START DOCUMENT PASSAGE

Several poems are more abstract, describing various states of desperation or other psychological distress. The poem “Daymares” defines a daymare as a waking bad dream, made up of all the things we fear, the lies we believe in, our addictions, the bad things we do, and the evil that we have within us and do not admit to. “Split Differential” describes a search for some unspecified thing, possibly self-knowledge, and the frustration of being unable to find it. The speaker feels he is looking in the wrong places and that time is running out. “What’re You Gonna Do?” expresses the thoughts of a man who has turned 50. He thinks of what he has lost during the aging process, and wonders how he will adapt to all the unwelcome changes in his life.

END DOCUMENT PASSAGE

● PARTS OF THE EXERCISE:
**A)** Please check each statement against the passage on the poems and mark it yes or no, quoting the words that decide it: (i) "Daymares" defines a daymare as a waking bad dream. (ii) In "Split Differential" the thing being searched for is clearly named. (iii) "What're You Gonna Do?" gives the thoughts of a man who has turned 60.
**B)** Translate this sentence from the passage on the poems into Spanish: "The speaker feels he is looking in the wrong places and that time is running out."

START RECORDS SHOWN

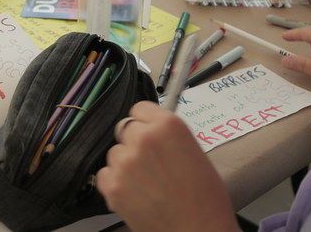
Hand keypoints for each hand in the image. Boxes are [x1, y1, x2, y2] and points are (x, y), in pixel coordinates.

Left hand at [96, 102, 237, 231]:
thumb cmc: (205, 201)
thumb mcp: (195, 154)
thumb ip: (170, 136)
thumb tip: (154, 130)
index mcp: (168, 126)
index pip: (140, 108)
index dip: (145, 122)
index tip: (147, 130)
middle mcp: (143, 138)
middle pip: (125, 129)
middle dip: (134, 143)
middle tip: (150, 162)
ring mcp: (125, 161)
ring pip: (115, 152)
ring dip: (125, 164)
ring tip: (147, 183)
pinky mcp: (112, 184)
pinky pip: (105, 173)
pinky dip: (115, 183)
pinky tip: (135, 193)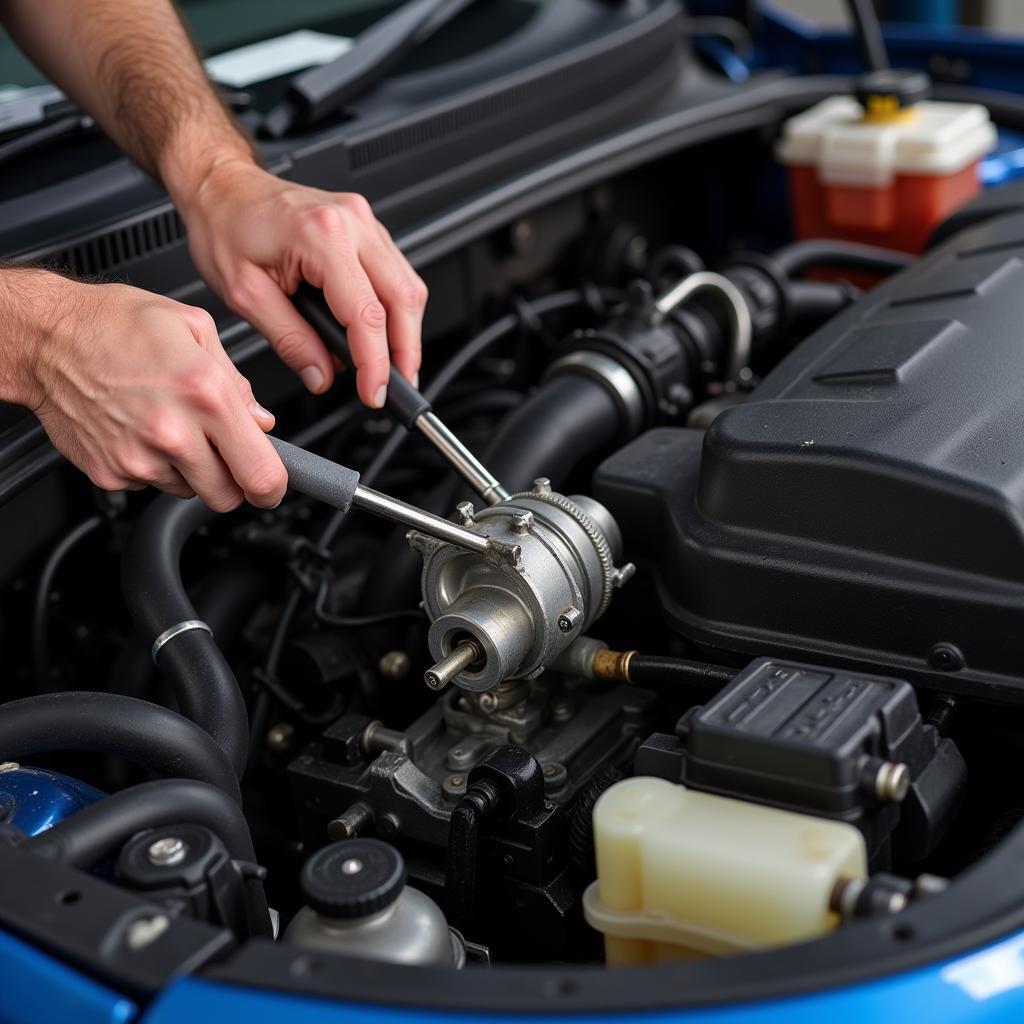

END RECORDS SHOWN

● SOLUTIONS BELOW:
**A)**
(i) Yes: "defines a daymare as a waking bad dream"
(ii) No: "describes a search for some unspecified thing"
(iii) No: "expresses the thoughts of a man who has turned 50"

**B)** El hablante siente que está buscando en los lugares equivocados y que se le acaba el tiempo.